The Patriot Post® · UN: 1 Million Species Extinct if World Not Reorganized
The United Nations released a report this week warning that the “global rate of species extinction is already at least tens to hundreds of times higher than the average rate over the past 10 million years and is accelerating.” The report further notes that if some “transformative change” is not enacted soon, an estimated one million animal species are at risk of extinction. And who, according to the UN’s Intergovernmental Science-Policy Platform on Biodiversity and Ecosystem Services (IPBES), is to blame for this? Modern man, of course.
And the solution to this problem?
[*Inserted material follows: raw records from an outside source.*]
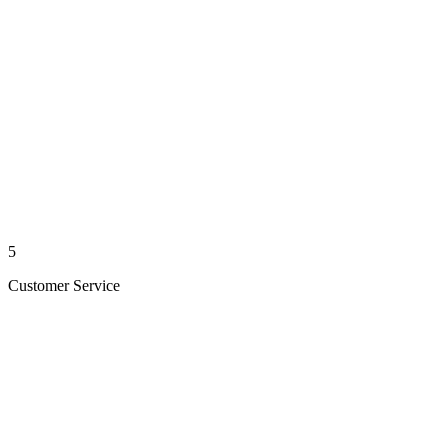
5
Customer Service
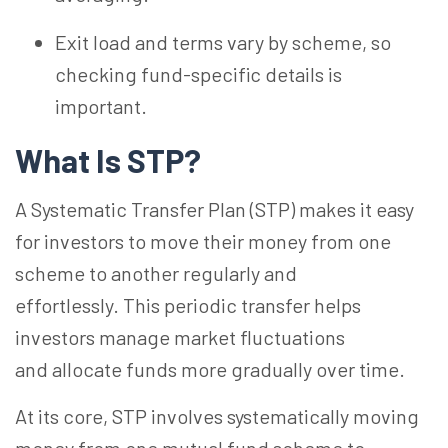
Exit load and terms vary by scheme, so
checking fund-specific details is
important.
What Is
STP?
A Systematic Transfer Plan (STP) makes it easy
for investors to move their money from one
scheme to another regularly and
effortlessly.
This periodic transfer helps
investors manage market fluctuations
and allocate funds more gradually over time.
At its core, STP involves systematically moving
The IPBES’s recommended “transformative changes” include shrinking the human population, ending “overconsumption,” and “addressing inequalities, especially regarding income and gender, which undermine capacity for sustainability.” In other words, population control and socialism on a global scale.
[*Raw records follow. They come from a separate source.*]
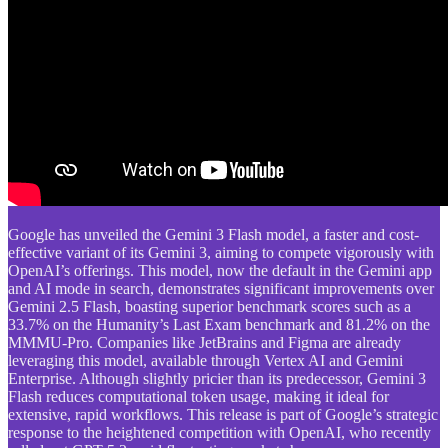
Google has unveiled the Gemini 3 Flash model, a faster and cost-
effective variant of its Gemini 3, aiming to compete vigorously with
OpenAI’s offerings. This model, now the default in the Gemini app
and AI mode in search, demonstrates significant improvements over
Gemini 2.5 Flash, boasting superior benchmark scores such as a
33.7% on the Humanity’s Last Exam benchmark and 81.2% on the
MMMU-Pro. Companies like JetBrains and Figma are already
leveraging this model, available through Vertex AI and Gemini
Enterprise. Although slightly pricier than its predecessor, Gemini 3
Flash reduces computational token usage, making it ideal for
extensive, rapid workflows. This release is part of Google’s strategic
response to the heightened competition with OpenAI, who recently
However, as with anthropogenic climate change, the “science” behind the IPBES’s report is dubious at best. And the recommended socioeconomic solutions are flat nonsense. In fact, the solutions would likely increase the threat to these species rather than mitigate it. The reality is that under greater capitalism and free trade, efficiency standards have increased as the environmental impact has lessened. As Tim Worstall observes in the Washington Examiner, the UN report “insists upon efficient resource use by being inefficient.”
Ronald Bailey’s assessment at Reason is more pointed: “The IPBES report falls in a long line of apocalyptic extinction predictions. For example, S. Dillon Ripley of the Smithsonian Institution predicted in 1970 that in 25 years, somewhere between 75 and 80 percent of all the species of living animals would be extinct. That is, 75 and 80 percent of all species of animals alive in 1970 would be extinct by 1995. Fortunately, Ripley was wrong then and it is likely that the IPBES is wrong now.”
But by all means, we must adopt the ecofascists’ solutions or we stand accused of wanting one million species to die.